Machine Learning and Deep Learning for Mortality Prediction

Accurate mortality prediction is critical to effective therapeutic decision-making in HF patients. This prediction is challenging because of the lack of stable marker factors, the noise in the data, and the prevalence of imbalanced data sets. In one study, several machine learning approaches, including random forests, logistic regression, AdaBoost, decision trees, and support vector machines, were used for the HF mortality prediction using EHR data [29]. A similar set of machine learning models were evaluated for mortality prediction of HF patients using a comprehensive set of data, including all baseline demographic, clinical, laboratory, electrocardiographic, and symptom data [27•]. The random forest model achieved the best performance among these models.

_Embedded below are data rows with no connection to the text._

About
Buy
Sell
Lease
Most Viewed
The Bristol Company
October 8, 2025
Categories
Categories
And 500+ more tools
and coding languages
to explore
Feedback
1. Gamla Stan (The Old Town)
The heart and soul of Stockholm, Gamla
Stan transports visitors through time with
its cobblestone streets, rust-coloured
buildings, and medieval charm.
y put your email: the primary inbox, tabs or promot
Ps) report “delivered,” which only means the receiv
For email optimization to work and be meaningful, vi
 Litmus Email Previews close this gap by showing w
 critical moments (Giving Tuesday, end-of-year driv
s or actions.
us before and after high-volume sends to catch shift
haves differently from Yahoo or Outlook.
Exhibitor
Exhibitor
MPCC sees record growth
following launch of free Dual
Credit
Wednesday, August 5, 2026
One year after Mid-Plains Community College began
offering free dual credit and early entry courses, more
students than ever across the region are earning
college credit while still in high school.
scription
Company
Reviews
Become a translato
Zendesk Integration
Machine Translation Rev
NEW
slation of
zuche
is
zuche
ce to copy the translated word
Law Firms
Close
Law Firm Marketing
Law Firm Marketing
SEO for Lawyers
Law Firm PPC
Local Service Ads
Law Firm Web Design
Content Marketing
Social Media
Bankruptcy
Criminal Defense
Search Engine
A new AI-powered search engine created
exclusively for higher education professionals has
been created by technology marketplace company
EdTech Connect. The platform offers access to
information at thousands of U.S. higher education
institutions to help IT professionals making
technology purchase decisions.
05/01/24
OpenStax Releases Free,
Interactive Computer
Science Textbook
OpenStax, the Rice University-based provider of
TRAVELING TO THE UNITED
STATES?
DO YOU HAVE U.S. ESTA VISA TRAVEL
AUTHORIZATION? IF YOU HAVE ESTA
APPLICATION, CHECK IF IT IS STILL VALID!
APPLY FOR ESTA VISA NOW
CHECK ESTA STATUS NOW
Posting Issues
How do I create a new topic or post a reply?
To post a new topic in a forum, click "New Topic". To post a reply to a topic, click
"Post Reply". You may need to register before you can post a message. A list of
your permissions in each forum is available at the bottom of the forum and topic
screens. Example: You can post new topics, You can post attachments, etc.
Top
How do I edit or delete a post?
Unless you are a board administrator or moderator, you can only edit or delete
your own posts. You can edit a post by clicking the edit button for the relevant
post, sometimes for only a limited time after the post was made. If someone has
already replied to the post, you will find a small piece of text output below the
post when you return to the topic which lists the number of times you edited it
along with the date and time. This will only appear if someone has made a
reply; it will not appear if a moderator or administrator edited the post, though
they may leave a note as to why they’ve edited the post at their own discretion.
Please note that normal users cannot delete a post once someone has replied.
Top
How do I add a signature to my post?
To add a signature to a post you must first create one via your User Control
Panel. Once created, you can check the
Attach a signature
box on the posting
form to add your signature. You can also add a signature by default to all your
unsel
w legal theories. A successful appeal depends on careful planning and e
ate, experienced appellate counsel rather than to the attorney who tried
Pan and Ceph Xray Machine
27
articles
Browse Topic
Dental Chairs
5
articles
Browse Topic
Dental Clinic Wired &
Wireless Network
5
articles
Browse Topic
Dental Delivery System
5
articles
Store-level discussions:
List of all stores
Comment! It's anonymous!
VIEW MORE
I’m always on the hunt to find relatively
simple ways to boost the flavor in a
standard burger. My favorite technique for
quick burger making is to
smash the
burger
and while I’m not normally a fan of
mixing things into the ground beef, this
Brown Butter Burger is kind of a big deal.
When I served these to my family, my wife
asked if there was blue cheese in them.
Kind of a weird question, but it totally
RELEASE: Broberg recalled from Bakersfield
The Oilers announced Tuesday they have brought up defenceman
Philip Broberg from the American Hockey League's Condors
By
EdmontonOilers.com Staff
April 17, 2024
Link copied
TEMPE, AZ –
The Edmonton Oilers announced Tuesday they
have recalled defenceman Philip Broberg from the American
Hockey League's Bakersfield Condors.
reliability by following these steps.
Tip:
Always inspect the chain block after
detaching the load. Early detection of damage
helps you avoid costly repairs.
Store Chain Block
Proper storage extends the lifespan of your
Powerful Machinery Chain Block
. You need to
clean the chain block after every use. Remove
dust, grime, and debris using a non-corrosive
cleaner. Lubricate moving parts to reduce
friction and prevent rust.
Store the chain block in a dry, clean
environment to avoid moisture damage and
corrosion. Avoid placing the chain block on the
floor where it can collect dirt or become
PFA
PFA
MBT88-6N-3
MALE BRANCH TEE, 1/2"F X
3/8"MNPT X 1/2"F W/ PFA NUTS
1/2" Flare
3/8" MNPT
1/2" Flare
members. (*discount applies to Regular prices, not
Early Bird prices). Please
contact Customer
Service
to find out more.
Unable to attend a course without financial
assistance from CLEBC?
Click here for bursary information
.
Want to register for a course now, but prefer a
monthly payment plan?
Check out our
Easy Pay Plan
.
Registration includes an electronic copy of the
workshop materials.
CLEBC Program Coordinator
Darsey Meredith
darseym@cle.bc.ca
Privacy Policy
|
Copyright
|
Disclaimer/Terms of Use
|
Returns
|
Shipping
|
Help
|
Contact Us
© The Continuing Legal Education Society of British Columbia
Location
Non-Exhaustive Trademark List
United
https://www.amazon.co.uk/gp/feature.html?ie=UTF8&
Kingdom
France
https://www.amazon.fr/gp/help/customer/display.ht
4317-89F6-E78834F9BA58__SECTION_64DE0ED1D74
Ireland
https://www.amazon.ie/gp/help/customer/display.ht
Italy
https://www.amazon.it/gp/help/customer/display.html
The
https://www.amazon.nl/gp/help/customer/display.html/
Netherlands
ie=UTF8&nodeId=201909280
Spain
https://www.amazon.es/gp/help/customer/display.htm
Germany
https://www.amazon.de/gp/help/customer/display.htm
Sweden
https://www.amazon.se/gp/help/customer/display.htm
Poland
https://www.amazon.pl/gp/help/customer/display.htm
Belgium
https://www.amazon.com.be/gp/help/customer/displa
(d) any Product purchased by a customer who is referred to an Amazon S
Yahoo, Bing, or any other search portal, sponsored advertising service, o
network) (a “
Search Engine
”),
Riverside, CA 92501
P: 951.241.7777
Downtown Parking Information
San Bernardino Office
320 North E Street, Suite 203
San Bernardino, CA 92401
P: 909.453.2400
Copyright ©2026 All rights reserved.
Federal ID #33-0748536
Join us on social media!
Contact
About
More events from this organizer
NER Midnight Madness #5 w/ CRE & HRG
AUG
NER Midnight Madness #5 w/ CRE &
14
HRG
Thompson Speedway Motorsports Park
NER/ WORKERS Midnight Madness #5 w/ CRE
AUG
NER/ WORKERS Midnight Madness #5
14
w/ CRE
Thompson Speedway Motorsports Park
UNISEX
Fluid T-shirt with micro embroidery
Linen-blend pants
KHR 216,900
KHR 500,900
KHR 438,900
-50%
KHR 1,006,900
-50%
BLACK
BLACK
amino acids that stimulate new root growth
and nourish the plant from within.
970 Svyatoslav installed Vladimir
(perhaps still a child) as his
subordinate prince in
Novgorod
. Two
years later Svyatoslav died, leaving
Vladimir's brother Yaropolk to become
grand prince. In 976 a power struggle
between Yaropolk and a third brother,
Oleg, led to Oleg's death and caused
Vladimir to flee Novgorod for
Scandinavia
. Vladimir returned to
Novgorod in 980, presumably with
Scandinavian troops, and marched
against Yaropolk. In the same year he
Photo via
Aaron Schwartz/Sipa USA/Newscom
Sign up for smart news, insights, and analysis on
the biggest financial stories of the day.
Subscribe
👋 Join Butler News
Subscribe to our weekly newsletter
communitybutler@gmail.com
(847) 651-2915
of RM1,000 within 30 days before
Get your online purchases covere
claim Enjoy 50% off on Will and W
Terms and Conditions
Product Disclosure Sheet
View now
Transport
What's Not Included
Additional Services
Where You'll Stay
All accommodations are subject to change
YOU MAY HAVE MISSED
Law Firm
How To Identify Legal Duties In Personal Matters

In other recent studies, deep learning models have been used to improve mortality prediction in HF patients. In one study, a novel deep learning model, Feature Rearrangement based Convolution Net (FReaConvNet), was used to predict in-hospital, 30-day, and 12-month mortality by mining the most important features. Feature importance analysis is important in improving the prediction accuracy in unbalanced data sets. Using EHR and laboratory data, machine learning analysis identified two important features, i.e., serum creatinine and ejection fraction [31]. Using only these two features obtained better prediction results than using all other evidential EHR data [31]. In another study, novel and complex computer vision models, using convolutional networks to calculate heart motion trajectories, accurately predicted patient survival using 4D imaging of heart (3D MRI images + time) [30••].

Conclusions

HF is associated with high morbidity and mortality, as well as excessive associated healthcare cost. Using EHR data, including demographic characteristics, medical treatment history, medical diagnosis notes, laboratory results, image data, and genetic and proteomic profiles, machine learning and deep learning have been employed for the prediction of HF readmission and mortality. These models are essential to personalized and precision prevention, treatment, and management of HF patients. A set of machine learning and deep learning models have been evaluated for related prediction analyses with considerable success using large variable data sets derived from the EHR. Nonetheless, there are still challenges to be resolved, and novel machine learning models are still needed to integrate diverse and heterogeneous data in the quest to more accurately identify high-risk HF patients. The diverse and heterogeneous attributes of clinical EHR data include variable data format (longitudinal data versus fixed data; structure versus non-structured data; text data versus complex image data), the measurement of different aspects of the diseases, the data noise, and the predominance of imbalanced HF versus control study group samples. Novel machine learning models for systematic data representation, integration, and prediction have potential to revolutionize model prediction accuracy.